Their stance teaches the wise
to fear, in this world of ours,
all tumult, and all movement:
Mankind drunk on brief shadows
always incurs a punishment
for his longing to stir, and go.”
–Charles Baudelaire, Les Hiboux (The Owls)
On the other hand, Lakṣmī/Śrī is radiant pervading light. She gives the rain of gold that represents the highest-desirable fortune of enlightenment. As mistress over Ulūka, she shows us her mastery over materialism and the attainment of higher aspirations; she cautions and instructs us against becoming mired in worldly wealth and short-sighted action. Ulūka as vehicle also demonstrates truth: a vāhana is a creature of action, the one that moves while the deity remains fixed like a shining star. Likewise, Indra (prosperity in the world), once secured and harnessed, is a foundation from which Śrī (spiritual joy and loving compassion) might be sought, awakened within oneself, brought to everywhere in the three worlds. The two together teach us about worthy goals of life and how to achieve them.

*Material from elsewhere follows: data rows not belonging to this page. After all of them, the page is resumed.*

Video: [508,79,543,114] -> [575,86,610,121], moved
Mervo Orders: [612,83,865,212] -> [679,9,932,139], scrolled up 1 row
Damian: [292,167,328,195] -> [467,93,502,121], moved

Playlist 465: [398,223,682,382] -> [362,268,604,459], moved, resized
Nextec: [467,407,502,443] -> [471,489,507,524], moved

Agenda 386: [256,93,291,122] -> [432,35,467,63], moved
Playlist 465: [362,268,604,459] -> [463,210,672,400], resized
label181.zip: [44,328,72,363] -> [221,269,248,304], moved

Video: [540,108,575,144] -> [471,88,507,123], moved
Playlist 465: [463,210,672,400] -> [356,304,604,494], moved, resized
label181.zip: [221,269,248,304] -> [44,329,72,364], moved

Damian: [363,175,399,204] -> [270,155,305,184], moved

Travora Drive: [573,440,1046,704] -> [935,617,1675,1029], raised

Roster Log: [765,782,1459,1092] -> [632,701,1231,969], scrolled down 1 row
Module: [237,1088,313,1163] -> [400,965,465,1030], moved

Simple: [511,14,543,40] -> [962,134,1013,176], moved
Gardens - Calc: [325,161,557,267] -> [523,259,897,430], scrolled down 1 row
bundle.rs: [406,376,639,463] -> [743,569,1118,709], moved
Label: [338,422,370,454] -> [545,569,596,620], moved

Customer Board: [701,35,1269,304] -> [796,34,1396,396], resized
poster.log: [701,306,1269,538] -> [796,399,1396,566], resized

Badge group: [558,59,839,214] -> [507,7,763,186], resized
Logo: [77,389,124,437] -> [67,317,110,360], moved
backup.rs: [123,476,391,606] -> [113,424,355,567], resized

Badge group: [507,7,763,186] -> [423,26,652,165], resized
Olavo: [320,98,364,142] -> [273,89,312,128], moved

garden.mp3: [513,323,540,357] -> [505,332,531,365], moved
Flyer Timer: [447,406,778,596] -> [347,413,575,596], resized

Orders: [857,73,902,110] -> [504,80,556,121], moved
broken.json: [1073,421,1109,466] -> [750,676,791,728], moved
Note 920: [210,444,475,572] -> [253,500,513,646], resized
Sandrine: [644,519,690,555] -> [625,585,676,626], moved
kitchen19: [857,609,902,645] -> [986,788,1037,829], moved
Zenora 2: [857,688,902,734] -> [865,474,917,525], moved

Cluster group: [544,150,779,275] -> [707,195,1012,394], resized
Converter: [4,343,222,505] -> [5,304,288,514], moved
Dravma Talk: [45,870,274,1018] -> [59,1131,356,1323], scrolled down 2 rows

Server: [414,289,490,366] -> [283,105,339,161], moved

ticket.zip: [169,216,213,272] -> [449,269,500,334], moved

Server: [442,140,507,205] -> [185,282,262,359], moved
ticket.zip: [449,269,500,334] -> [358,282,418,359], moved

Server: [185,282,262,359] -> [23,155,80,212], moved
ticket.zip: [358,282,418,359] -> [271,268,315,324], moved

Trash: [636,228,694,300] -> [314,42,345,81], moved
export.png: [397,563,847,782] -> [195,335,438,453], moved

By darkness, light is carried; over disaster and death, fortune and life reign; the spiritual, the supreme, must guide the worldly. There are many more meanings and lessons to be learned here, but Owl let you think of a few.
(1) A rather literal question is why the Devas, powerful Divine manifestations, have vehicles to carry them. I won’t write a novel about all of the different ideas, but one fascinating suggestion I’ve found is that these creature-Deva associations are ancient remnants of pre-Vedic worship, of animals as spiritual totems and/or tribal emblems.
(2) I do note that Agni serves as Indra’s vehicle in Mahābhārata, but this is a temporary transformation effected in a symbolic vision. I use the word vāhana in this essay to signify an ongoing association.
(3) Perhaps the difference, in part, is a matter of interpretation: Because the owl’s large eyes are fixed in the sockets, an owl has to turn its head around to see in other directions. Some people see wisdom in the steady stare; others see the swiveling head as a ridiculous design flaw.